L’un des principaux obstacles au développement du secteur agricole en Afrique demeure le manque de politique d’appui et d’encadrement. « Parfois, certains agriculteurs produisent moins pour ne pas faire baisser les prix du marché, car une offre trop forte aura pour effet la baisse des prix à l’unité. C’est ce que les agriculteurs redoutent », décrypte Ayodele Odusola.
Pour éviter une telle « régulation » régressive du marché, l’économiste mise sur la mise en place d’un « système des réservoirs », pour constituer des stocks qui seront utilisés en période de crise de façon à continuer d’alimenter le marché en flux de matières premières.
Nous devrons adopter un système de garantie des crédits pour les zones rurales, comme au Brésil ou en Argentine
« Cela permettra de lutter contre l’inflation et contre les pénuries », analyse l’économiste. Selon lui, un organisme officiel doit être mis en place pour veiller au maintien d’un certain niveau de prix, aussi bien en période d’abondance que de pénurie, pour protéger producteurs comme consommateurs.
« Des politiques publiques devront accompagner ces petits exploitants », explique le cadre du Pnud qui cite, à titre d’exemple, les politiques agricoles mises en place en Éthiopie – lesquelles avant le conflit « ont élevé 2,5 millions de micro-agriculteurs au rang d’agriculteurs commerciaux » – ainsi que le Plan Maroc vert qui a permis de « créer 342 000 emplois supplémentaires, d’étendre les superficies cultivées, et de diversifier les cultures ».
Création de structures ad hoc
Afin de relever ces défis, l’économiste plaide en faveur d’une approche écosystémique à l’échelle du continent. « Les gouvernements devront collaborer entre eux et aux côtés du secteur privé, des partenaires du développement, de la communauté internationale, des particuliers, etc. » Pour le chercheur nigérian, l’Afrique a besoin d’une « Banque de la révolution verte » pour galvaniser les percées agricoles nécessaires, en consacrant au moins 10 % de l’aide publique au développement à leur financement.
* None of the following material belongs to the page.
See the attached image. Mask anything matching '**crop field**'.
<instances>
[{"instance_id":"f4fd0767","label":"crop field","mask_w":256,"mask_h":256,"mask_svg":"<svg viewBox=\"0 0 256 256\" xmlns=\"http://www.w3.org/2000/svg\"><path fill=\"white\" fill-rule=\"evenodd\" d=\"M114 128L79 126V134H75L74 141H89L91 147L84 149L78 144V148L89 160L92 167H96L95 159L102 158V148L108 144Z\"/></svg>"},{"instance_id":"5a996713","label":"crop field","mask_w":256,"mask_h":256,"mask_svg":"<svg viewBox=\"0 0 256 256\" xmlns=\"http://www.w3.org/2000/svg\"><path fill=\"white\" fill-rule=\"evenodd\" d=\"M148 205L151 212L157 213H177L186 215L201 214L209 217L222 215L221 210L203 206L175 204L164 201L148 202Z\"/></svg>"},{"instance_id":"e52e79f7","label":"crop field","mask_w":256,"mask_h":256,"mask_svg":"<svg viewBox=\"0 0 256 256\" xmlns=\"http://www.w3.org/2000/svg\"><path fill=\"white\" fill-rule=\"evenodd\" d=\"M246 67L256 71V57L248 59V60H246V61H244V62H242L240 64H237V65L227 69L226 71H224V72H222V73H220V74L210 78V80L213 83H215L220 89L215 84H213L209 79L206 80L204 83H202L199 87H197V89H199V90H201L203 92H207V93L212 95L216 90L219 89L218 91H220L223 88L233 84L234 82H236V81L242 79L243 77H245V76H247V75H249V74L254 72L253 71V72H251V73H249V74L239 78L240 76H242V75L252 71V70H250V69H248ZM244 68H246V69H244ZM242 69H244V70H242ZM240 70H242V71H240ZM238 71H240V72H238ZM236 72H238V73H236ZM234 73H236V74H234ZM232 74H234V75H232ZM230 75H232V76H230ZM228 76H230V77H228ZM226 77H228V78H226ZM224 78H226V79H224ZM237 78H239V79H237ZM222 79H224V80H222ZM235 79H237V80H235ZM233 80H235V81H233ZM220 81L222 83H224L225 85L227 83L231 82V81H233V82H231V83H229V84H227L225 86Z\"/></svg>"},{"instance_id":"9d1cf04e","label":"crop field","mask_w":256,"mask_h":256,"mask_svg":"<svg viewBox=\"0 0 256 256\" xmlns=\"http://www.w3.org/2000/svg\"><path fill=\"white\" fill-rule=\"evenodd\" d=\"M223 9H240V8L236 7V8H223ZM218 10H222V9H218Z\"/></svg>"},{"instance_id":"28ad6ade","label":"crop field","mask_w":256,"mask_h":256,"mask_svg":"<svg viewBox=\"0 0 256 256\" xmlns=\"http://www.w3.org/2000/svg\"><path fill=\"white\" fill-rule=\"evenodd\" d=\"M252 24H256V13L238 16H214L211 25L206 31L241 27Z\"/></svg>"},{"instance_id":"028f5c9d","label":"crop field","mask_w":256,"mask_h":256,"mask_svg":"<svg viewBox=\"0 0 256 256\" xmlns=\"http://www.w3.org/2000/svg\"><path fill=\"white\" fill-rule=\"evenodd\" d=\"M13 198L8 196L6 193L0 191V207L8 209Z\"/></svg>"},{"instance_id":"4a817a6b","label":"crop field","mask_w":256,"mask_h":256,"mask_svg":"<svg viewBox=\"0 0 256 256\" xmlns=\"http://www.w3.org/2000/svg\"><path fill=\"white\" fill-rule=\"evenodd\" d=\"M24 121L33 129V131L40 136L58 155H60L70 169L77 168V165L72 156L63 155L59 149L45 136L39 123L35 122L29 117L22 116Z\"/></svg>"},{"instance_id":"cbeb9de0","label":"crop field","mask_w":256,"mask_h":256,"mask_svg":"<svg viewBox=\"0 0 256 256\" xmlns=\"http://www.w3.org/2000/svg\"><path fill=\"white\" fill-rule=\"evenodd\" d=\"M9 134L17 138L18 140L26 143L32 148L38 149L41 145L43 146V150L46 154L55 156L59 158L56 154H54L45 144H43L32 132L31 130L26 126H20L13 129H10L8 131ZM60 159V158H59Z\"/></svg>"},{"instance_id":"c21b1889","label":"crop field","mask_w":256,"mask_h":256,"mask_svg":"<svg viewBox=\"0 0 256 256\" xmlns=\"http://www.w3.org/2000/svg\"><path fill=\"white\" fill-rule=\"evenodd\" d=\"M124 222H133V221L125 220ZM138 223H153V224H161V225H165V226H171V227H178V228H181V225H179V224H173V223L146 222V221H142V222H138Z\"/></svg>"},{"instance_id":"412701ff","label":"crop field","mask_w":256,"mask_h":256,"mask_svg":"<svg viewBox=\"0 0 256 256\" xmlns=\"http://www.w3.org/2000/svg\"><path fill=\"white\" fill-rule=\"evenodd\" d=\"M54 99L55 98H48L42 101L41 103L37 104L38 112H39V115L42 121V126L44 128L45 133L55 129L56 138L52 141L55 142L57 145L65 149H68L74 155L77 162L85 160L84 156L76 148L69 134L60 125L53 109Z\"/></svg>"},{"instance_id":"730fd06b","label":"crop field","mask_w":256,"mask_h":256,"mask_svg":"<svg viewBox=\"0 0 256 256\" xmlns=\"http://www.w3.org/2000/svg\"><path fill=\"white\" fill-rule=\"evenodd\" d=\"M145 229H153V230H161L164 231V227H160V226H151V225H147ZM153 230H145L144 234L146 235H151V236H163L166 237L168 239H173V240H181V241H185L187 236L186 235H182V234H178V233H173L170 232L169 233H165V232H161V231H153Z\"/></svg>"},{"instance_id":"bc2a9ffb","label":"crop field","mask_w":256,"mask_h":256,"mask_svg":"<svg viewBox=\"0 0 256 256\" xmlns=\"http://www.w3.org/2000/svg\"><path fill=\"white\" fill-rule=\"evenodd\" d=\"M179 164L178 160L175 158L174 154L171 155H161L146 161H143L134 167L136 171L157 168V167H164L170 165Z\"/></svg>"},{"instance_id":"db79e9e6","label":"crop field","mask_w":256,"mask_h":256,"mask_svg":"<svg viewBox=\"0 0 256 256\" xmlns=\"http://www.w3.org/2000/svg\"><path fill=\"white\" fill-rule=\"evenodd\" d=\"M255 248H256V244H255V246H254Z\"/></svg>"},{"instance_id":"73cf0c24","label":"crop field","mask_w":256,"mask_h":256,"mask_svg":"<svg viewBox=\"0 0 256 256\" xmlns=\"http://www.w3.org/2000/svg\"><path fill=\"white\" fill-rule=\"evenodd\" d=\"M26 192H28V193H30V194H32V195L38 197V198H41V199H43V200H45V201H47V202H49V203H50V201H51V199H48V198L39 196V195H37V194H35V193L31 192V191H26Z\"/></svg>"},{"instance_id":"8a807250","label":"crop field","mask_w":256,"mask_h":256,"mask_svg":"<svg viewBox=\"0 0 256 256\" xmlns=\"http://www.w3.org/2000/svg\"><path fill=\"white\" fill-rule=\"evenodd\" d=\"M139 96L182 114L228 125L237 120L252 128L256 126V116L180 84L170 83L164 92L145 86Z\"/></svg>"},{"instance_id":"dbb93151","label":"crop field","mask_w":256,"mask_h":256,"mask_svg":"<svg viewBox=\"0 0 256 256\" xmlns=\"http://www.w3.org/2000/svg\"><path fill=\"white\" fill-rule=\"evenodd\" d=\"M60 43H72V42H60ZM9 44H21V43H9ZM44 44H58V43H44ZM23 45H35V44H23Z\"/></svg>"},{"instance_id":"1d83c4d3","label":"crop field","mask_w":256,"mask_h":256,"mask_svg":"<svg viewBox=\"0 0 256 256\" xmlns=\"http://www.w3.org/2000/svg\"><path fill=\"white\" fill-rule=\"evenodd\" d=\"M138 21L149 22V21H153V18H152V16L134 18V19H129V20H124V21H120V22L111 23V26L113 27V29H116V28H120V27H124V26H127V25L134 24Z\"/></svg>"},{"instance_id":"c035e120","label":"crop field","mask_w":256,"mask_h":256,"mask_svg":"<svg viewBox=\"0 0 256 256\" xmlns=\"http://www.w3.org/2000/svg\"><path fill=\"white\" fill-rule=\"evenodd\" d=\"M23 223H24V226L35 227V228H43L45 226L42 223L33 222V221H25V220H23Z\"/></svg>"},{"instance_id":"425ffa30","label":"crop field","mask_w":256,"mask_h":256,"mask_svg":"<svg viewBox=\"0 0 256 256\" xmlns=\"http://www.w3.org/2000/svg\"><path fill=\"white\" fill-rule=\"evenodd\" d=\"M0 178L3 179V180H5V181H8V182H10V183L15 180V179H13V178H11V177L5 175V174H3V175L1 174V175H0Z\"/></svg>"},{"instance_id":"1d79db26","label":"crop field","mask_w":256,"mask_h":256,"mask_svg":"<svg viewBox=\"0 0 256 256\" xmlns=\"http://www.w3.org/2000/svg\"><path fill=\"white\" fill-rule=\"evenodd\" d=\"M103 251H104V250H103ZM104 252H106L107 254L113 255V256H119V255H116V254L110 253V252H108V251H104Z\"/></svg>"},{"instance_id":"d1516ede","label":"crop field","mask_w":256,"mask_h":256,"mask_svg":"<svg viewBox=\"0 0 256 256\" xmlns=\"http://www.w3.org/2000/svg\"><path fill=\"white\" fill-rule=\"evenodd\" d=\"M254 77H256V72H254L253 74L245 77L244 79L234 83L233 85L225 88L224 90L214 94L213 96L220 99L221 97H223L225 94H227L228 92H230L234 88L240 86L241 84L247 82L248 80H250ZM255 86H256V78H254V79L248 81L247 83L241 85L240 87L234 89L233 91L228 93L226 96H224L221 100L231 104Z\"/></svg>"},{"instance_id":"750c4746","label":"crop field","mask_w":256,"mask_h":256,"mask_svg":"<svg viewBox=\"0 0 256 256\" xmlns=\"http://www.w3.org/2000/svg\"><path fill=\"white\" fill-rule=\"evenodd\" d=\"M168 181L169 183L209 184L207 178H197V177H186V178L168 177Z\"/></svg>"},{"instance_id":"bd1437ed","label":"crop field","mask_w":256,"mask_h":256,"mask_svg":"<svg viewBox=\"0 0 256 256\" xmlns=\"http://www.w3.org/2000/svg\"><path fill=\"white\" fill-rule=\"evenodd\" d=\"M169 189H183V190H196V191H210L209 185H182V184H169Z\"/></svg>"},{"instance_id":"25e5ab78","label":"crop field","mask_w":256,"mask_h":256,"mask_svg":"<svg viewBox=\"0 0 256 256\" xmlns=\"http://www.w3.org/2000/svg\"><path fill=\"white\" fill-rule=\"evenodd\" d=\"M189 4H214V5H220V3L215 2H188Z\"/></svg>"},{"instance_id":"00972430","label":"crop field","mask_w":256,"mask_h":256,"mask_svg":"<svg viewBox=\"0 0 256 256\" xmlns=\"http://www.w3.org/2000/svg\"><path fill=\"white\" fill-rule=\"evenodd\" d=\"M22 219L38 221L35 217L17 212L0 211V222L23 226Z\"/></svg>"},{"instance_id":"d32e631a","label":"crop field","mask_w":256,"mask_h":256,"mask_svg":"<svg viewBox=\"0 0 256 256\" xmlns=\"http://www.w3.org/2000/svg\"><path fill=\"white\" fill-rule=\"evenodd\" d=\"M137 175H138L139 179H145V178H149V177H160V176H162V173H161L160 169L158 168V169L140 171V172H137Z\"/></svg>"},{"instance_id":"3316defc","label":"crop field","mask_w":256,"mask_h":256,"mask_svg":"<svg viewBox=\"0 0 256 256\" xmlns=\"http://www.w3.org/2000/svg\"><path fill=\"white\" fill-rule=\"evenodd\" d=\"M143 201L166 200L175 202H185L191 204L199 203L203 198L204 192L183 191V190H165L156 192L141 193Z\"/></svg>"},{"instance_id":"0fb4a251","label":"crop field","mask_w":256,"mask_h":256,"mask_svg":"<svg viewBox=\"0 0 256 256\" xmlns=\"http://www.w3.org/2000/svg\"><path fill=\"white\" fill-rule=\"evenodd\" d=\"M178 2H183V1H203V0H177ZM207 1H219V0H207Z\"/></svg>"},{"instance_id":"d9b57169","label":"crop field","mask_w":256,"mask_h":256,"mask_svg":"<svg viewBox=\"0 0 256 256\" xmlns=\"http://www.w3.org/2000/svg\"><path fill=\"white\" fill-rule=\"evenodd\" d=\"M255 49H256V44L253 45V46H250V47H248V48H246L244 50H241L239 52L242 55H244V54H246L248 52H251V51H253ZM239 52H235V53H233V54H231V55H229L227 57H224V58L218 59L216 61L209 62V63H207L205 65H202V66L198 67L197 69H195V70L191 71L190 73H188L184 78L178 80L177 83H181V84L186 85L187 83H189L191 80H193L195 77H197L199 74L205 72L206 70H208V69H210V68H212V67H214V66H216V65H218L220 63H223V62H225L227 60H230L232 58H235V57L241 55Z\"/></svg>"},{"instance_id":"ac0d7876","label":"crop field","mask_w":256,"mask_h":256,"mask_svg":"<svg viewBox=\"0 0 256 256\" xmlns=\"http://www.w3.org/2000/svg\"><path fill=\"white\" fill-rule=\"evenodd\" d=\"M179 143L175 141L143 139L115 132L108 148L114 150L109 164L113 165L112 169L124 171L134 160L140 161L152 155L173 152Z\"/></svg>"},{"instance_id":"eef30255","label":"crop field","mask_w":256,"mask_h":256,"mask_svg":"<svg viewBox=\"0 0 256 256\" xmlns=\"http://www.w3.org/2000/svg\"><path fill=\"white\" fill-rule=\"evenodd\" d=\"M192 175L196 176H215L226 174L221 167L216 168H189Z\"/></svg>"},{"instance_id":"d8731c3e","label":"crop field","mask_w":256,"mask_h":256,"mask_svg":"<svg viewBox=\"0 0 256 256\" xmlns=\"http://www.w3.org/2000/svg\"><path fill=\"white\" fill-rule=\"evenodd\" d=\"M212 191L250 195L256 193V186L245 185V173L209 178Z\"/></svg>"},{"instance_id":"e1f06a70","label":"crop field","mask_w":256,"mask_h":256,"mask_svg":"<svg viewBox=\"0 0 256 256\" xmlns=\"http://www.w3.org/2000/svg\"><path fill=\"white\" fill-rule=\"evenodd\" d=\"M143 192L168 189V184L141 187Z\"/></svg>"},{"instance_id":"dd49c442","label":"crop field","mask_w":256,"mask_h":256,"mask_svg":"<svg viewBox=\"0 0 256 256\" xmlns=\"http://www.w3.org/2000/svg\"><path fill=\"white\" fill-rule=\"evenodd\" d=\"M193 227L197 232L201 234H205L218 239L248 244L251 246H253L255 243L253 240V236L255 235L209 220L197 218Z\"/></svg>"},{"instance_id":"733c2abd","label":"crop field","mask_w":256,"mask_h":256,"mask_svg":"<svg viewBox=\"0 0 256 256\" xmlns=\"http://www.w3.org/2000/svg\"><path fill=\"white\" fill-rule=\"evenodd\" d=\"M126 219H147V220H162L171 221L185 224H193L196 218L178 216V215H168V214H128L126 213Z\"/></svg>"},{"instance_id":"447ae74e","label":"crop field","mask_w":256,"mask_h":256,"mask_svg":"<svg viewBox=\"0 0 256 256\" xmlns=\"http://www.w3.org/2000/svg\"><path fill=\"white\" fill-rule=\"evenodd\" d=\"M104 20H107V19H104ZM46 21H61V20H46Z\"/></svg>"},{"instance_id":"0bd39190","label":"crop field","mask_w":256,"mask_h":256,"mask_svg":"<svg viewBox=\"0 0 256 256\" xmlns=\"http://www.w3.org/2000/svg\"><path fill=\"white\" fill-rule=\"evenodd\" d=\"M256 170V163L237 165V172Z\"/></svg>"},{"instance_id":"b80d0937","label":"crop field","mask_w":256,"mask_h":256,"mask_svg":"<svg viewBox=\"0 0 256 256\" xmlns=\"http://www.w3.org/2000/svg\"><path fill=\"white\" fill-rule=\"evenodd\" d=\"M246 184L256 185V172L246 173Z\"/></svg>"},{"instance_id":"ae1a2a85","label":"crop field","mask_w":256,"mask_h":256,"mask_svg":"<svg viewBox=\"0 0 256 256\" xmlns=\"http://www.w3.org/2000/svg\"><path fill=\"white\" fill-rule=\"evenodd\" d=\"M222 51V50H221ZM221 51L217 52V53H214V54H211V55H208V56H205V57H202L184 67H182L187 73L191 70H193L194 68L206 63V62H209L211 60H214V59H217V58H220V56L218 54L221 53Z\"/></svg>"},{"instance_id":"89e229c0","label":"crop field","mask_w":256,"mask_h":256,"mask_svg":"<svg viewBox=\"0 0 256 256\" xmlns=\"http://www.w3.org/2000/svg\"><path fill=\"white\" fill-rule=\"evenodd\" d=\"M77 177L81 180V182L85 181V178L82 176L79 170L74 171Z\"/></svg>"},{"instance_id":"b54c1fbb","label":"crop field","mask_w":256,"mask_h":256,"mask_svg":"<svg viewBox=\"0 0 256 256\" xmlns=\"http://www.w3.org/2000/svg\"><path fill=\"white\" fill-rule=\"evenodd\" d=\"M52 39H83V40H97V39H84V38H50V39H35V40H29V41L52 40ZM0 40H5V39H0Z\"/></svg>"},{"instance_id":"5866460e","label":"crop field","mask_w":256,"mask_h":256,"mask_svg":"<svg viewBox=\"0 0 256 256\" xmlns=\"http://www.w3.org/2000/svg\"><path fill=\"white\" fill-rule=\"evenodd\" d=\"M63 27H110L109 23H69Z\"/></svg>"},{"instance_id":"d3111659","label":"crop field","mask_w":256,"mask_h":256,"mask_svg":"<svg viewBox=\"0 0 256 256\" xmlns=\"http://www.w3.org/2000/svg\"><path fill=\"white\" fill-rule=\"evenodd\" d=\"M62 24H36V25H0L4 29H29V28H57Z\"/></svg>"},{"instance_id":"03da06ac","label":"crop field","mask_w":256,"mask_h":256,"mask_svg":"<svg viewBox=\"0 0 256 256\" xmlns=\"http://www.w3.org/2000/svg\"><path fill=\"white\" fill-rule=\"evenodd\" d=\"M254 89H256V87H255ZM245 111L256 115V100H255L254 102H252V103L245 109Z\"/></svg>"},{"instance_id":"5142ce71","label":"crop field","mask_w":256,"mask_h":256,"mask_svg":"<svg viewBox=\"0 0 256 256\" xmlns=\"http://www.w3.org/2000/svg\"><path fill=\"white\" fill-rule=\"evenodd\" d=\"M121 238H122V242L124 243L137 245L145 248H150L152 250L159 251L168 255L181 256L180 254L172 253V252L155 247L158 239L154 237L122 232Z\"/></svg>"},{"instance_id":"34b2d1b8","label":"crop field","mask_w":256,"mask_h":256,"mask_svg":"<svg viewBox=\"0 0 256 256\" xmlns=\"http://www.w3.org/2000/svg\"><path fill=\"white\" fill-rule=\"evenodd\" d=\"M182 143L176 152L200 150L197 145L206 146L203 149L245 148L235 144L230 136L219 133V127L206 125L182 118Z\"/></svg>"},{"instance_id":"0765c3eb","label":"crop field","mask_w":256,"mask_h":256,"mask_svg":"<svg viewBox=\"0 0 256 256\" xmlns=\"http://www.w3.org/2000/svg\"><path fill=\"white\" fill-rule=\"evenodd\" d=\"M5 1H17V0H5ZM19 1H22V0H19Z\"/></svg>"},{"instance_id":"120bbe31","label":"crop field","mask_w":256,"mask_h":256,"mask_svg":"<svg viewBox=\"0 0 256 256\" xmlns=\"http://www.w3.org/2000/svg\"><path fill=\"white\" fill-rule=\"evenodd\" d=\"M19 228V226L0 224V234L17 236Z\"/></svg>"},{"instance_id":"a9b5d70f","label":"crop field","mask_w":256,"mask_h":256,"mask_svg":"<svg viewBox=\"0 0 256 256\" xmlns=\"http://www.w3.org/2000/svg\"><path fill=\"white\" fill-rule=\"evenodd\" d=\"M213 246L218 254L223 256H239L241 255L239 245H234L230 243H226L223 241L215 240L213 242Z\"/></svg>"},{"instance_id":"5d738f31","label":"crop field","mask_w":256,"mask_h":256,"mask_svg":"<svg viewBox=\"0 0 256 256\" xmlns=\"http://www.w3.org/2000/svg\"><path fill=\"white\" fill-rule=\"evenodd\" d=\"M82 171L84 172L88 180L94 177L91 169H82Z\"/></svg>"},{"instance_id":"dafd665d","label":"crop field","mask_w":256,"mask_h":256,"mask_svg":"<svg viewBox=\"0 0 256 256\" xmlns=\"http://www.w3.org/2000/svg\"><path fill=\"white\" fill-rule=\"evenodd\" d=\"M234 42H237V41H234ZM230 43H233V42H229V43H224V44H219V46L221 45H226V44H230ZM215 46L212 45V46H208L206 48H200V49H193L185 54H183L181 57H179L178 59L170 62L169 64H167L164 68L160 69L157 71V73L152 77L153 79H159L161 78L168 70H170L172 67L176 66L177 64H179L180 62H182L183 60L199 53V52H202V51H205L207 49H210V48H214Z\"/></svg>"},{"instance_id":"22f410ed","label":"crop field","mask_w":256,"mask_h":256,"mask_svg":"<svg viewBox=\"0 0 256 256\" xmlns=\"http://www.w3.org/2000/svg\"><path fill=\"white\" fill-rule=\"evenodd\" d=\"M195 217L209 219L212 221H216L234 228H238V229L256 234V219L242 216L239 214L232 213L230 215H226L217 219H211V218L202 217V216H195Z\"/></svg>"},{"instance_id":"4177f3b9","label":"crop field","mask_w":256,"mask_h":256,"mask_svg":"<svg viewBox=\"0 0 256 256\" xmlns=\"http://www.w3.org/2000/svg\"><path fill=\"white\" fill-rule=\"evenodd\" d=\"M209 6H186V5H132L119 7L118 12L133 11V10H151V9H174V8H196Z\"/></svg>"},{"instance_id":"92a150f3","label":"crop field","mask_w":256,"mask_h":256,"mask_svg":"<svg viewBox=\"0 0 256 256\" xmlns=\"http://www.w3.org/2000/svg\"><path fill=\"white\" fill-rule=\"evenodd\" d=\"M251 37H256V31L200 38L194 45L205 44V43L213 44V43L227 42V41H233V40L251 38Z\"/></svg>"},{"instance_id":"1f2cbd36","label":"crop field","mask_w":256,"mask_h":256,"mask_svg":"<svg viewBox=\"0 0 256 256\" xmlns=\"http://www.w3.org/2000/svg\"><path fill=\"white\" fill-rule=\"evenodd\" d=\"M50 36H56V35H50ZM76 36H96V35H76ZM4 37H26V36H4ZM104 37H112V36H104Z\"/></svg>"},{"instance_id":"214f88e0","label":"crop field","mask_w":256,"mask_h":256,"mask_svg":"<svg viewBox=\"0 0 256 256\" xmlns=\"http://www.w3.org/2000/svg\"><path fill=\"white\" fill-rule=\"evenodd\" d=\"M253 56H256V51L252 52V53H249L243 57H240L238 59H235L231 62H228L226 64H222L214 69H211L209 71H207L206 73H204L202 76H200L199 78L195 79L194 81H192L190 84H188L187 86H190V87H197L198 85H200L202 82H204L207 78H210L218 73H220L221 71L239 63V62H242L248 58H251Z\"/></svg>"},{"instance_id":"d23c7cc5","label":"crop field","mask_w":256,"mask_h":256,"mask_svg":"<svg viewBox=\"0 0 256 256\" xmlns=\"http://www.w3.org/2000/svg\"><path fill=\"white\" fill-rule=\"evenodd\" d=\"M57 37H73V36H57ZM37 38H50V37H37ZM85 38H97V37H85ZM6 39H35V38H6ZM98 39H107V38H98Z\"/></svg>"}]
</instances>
« Nous devrons par exemple adopter un système de garantie des crédits pour les zones rurales, comme c’est le cas au Brésil ou en Argentine », complète-t-il. Cette banque devrait également conduire des missions de conseil et d’encadrement auprès des agriculteurs.
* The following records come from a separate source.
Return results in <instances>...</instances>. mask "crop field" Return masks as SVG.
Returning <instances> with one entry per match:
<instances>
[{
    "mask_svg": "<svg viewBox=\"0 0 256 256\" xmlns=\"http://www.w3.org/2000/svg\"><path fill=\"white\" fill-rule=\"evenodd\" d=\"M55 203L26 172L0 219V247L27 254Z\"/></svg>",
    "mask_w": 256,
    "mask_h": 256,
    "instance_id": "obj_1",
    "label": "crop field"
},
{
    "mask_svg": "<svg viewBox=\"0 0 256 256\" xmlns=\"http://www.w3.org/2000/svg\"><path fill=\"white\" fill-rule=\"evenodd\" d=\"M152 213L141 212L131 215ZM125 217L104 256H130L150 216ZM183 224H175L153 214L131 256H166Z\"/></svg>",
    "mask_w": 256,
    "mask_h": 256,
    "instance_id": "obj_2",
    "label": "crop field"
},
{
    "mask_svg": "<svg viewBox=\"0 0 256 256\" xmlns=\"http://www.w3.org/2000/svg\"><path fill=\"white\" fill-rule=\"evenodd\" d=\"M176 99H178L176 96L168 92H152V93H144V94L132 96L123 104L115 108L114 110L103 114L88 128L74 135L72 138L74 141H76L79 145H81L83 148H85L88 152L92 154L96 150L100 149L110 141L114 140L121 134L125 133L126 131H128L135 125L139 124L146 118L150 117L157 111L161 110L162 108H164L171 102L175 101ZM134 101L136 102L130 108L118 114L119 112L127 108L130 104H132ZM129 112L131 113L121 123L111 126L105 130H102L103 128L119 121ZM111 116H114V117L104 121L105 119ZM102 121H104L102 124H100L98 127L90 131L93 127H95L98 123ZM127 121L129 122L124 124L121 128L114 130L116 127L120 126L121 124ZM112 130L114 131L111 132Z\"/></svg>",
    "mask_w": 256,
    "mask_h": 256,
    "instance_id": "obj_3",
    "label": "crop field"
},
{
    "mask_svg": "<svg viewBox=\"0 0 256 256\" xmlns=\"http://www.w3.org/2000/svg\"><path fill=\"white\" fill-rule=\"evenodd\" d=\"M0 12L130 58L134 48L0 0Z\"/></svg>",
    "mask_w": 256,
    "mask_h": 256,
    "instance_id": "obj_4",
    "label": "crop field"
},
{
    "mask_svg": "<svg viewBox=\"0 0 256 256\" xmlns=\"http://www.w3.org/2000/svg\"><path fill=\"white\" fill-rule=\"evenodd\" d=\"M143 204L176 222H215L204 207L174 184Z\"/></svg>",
Une telle institution de référence aurait aussi pour objectifs d’apporter des moyens financiers et un appui logistique directement dans les zones rurales en y assurant l’accès aux infrastructures de base comme l’électricité et l’eau courante. « Il s’agit de stopper l’exode rural en améliorant les conditions de vie sur place pour que les populations locales puissent vivre de la terre en échangeant leurs produits sur les marchés », plaide Ayodele Odusola.